- _Goal of the exercise_
Please edit the records from the start through the line containing "d'Investissement pour", inclusive, changing "Cryptomonnaies" to "Cryptoactifs" and leaving everything else unchanged. Return only those lines.

- _Excerpted records_
........

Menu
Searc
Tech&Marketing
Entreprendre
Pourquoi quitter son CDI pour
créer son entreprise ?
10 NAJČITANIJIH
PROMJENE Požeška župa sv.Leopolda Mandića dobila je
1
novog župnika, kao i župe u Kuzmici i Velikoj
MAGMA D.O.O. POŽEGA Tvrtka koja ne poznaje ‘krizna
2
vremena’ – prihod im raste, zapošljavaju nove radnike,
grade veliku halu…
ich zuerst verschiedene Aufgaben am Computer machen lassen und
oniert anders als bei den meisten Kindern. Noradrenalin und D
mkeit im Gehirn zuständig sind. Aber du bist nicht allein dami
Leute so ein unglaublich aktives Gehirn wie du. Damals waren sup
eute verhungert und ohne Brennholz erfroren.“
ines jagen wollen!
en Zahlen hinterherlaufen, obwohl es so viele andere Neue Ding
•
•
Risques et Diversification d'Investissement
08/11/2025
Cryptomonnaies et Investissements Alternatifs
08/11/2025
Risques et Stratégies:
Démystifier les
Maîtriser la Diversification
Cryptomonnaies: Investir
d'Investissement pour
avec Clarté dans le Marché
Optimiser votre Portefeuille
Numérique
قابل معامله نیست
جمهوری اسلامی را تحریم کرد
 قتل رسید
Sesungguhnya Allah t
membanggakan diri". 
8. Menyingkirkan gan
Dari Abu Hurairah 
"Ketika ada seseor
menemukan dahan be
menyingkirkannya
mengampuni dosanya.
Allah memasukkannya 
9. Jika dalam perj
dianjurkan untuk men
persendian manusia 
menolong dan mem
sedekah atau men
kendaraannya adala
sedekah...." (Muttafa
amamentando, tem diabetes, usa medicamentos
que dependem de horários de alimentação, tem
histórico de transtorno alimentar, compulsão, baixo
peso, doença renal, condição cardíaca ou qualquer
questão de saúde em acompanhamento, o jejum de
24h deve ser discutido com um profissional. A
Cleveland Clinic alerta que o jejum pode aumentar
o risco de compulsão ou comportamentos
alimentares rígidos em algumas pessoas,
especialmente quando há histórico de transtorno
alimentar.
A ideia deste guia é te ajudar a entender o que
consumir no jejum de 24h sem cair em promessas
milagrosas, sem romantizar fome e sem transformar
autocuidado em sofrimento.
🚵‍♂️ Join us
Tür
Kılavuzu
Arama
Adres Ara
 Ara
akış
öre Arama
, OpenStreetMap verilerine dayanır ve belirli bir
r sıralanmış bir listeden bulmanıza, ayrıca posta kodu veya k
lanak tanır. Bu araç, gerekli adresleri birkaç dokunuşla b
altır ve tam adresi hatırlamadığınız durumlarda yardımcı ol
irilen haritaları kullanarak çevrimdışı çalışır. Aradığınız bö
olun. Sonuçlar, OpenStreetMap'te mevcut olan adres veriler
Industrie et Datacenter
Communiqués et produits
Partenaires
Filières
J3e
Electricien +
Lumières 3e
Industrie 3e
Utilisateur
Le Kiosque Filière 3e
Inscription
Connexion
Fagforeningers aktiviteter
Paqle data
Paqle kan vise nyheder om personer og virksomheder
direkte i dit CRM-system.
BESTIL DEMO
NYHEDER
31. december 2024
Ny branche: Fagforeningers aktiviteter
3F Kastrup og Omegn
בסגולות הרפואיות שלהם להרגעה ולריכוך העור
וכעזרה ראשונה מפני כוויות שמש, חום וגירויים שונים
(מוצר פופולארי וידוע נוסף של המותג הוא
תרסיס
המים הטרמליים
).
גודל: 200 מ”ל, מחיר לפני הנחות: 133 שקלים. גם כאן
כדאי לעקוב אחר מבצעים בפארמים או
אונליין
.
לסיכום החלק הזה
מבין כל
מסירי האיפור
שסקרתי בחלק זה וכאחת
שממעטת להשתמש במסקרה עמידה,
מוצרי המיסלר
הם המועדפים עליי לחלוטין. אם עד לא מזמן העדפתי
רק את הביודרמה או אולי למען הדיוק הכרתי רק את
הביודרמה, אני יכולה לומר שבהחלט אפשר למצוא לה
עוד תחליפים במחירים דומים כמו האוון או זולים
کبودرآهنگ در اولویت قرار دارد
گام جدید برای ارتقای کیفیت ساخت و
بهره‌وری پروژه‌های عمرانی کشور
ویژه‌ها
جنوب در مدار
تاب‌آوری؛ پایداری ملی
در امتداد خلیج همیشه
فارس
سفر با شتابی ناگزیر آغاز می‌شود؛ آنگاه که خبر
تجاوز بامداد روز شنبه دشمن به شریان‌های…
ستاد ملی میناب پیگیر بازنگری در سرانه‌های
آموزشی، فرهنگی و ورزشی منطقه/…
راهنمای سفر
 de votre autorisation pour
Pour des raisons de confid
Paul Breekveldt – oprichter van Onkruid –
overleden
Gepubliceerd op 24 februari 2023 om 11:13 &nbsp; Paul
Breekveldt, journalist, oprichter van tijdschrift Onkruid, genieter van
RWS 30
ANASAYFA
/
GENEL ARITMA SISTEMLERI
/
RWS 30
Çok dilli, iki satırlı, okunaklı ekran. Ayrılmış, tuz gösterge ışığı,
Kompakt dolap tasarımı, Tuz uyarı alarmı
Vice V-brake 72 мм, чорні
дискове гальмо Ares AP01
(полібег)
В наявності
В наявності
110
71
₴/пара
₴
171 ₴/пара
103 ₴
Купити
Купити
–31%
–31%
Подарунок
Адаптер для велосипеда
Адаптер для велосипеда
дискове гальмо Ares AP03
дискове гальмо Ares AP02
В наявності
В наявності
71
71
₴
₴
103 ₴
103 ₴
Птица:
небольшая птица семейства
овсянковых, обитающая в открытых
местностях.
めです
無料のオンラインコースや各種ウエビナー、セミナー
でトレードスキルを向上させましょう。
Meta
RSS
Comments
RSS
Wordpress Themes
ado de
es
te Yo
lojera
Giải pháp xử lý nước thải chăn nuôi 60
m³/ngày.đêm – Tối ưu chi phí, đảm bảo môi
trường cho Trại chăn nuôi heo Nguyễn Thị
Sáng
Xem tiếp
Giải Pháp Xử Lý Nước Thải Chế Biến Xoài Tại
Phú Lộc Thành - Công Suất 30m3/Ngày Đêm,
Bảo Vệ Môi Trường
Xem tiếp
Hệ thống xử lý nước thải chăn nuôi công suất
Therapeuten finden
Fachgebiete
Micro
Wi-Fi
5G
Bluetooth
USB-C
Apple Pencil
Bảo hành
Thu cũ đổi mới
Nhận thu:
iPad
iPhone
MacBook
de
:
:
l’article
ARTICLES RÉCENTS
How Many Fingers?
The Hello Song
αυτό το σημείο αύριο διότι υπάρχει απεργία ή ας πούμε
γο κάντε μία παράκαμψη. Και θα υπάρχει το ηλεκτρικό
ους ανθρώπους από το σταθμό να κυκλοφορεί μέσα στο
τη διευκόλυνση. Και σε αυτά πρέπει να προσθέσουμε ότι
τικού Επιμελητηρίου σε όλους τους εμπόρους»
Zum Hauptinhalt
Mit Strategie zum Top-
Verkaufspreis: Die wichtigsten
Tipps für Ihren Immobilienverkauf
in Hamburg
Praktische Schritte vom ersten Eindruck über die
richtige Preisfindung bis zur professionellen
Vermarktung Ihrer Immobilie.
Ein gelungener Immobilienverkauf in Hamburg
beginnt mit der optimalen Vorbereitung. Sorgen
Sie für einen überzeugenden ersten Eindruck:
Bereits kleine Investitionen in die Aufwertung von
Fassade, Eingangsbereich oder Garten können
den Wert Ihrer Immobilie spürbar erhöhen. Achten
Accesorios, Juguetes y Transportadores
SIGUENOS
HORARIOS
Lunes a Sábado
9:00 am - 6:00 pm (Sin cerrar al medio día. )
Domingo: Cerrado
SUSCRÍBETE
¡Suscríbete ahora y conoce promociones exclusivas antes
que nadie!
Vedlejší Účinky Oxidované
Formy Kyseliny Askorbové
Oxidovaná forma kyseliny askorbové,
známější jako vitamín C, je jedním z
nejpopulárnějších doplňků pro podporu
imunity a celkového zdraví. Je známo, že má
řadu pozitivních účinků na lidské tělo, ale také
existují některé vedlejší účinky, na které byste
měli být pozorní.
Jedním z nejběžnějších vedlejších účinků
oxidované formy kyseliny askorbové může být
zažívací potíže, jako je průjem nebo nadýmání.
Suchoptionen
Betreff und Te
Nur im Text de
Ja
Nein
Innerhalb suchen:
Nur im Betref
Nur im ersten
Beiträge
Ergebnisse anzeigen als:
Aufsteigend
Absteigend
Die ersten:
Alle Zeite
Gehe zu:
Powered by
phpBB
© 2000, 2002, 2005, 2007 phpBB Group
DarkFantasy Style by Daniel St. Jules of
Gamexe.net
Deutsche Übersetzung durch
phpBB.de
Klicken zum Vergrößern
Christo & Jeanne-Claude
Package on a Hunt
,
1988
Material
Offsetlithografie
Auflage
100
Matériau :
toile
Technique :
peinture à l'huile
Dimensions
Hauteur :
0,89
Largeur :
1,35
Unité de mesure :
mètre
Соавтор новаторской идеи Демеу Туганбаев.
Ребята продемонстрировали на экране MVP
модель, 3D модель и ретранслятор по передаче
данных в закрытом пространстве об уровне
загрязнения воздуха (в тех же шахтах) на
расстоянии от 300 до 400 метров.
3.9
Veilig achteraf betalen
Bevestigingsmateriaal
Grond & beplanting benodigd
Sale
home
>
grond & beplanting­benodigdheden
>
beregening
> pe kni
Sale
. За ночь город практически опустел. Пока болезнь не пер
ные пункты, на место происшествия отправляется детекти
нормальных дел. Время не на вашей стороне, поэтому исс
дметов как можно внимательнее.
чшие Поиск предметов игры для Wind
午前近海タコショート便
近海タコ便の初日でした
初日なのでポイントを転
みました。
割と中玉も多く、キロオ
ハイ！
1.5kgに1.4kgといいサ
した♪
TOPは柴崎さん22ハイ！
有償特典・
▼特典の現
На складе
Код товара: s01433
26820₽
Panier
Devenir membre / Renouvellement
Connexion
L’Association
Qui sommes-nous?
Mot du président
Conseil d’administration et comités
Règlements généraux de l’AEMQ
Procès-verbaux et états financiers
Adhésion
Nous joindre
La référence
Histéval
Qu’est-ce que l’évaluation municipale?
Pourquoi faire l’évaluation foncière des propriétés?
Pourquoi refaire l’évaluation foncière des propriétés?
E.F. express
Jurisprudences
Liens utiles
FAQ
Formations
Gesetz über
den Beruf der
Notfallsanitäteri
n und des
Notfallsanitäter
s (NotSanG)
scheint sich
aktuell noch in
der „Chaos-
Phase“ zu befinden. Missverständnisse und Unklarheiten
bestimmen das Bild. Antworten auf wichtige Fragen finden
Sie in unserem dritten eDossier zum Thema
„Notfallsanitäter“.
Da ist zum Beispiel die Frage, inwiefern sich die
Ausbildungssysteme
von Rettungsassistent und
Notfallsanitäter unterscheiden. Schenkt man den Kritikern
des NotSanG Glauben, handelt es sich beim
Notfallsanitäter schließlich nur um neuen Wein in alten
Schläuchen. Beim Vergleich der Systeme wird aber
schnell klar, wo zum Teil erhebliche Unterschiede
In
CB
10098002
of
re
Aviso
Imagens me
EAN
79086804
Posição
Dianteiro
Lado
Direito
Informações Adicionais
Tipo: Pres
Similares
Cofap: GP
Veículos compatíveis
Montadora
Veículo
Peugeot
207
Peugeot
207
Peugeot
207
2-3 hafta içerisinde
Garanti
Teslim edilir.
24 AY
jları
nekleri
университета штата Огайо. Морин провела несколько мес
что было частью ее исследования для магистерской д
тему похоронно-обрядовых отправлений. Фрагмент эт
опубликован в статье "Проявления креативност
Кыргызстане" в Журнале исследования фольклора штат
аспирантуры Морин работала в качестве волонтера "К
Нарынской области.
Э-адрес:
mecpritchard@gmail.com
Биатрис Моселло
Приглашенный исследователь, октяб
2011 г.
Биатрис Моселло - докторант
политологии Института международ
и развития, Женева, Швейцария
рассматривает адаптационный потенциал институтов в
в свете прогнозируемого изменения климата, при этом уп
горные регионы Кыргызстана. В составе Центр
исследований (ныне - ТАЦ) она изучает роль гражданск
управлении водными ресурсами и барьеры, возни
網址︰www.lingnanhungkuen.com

........

- _Written reply_
Menu
Searc
Tech&Marketing
Entreprendre
Pourquoi quitter son CDI pour
créer son entreprise ?
10 NAJČITANIJIH
PROMJENE Požeška župa sv.Leopolda Mandića dobila je
1
novog župnika, kao i župe u Kuzmici i Velikoj
MAGMA D.O.O. POŽEGA Tvrtka koja ne poznaje ‘krizna
2
vremena’ – prihod im raste, zapošljavaju nove radnike,
grade veliku halu…
ich zuerst verschiedene Aufgaben am Computer machen lassen und
oniert anders als bei den meisten Kindern. Noradrenalin und D
mkeit im Gehirn zuständig sind. Aber du bist nicht allein dami
Leute so ein unglaublich aktives Gehirn wie du. Damals waren sup
eute verhungert und ohne Brennholz erfroren.“
ines jagen wollen!
en Zahlen hinterherlaufen, obwohl es so viele andere Neue Ding
•
•
Risques et Diversification d'Investissement
08/11/2025
Cryptoactifs et Investissements Alternatifs
08/11/2025
Risques et Stratégies:
Démystifier les
Maîtriser la Diversification
Cryptoactifs: Investir
d'Investissement pour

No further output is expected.